There’s an uncharacteristic tone of wistfulness when Barry describes the low state of contemporary political journalism. He is particularly dismayed at the mainstream press’s treatment of Donald Trump, "going after [him] more aggressively than we go after his opponents, and downplaying news that might benefit him."
Even those of us who, like Barry, know that Trump is a "narcissistic jerk and a liar" know this is bad news for the news business. "When the public sees us taking sides—and the public definitely sees it—we lose the only reason we had any influence with the public in the first place: our credibility. We become just another partisan voice in a cacophonous chorus, one more basement blogger." The credibility, he thinks, is gone forever, and he’s probably right.
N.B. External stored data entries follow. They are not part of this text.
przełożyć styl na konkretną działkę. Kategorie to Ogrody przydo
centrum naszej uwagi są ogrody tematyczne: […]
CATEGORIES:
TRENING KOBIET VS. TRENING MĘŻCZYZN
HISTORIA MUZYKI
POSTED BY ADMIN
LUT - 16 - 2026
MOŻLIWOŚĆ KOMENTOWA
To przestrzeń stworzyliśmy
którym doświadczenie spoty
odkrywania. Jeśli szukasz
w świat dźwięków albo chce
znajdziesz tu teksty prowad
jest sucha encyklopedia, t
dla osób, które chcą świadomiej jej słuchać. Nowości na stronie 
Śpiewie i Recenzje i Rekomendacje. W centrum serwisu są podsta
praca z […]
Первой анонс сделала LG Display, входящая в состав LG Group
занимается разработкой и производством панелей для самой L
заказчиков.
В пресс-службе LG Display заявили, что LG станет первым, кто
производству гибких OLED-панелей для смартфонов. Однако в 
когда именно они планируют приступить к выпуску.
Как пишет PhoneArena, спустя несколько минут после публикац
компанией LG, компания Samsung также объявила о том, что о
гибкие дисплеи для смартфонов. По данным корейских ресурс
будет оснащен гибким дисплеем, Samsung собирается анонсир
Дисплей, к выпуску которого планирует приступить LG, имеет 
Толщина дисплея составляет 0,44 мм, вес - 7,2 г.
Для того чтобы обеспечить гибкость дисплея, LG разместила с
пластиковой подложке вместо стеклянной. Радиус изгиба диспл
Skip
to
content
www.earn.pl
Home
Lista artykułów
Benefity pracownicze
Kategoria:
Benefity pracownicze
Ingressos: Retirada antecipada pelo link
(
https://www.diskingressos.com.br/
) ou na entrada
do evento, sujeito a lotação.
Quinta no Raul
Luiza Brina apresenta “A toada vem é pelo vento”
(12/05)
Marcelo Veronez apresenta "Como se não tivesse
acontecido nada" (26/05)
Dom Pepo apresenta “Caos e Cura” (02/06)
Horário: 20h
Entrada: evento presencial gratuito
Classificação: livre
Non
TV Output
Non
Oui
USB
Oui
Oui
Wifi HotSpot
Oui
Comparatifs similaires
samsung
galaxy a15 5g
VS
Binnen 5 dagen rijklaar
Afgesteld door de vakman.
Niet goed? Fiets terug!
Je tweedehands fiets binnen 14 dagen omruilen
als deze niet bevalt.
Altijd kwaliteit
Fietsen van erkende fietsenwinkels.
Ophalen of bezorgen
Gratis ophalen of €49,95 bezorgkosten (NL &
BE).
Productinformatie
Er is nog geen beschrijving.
If all this sounds long-faced, then I’m misrepresenting the book. A little wistfulness is excusable in a memoir, and Barry is quickly off to other matters, like exploding toilets, inflammable underwear, and—the Holy Grail of humor—boogers. He quotes himself liberally, making the memoir a kind of "greatest hits" collection in disguise and offering readers a chance to survey his work over nearly half a century. It turns out, upon rereading, that I was wrong those many years ago about Dave Barry not relying on the grosser bodily processes for his humor. There’s a ton here about the grosser bodily processes. I was right about the periphrasis, however.
Class Clown: The Memoirs of a Professional Wiseass: How I Went 77 Years Without Growing Up
by Dave Barry
Simon & Schuster, 256 pp., $28.99
Andrew Ferguson is a contributing writer at the Atlantic and nonresident fellow at the American Enterprise Institute.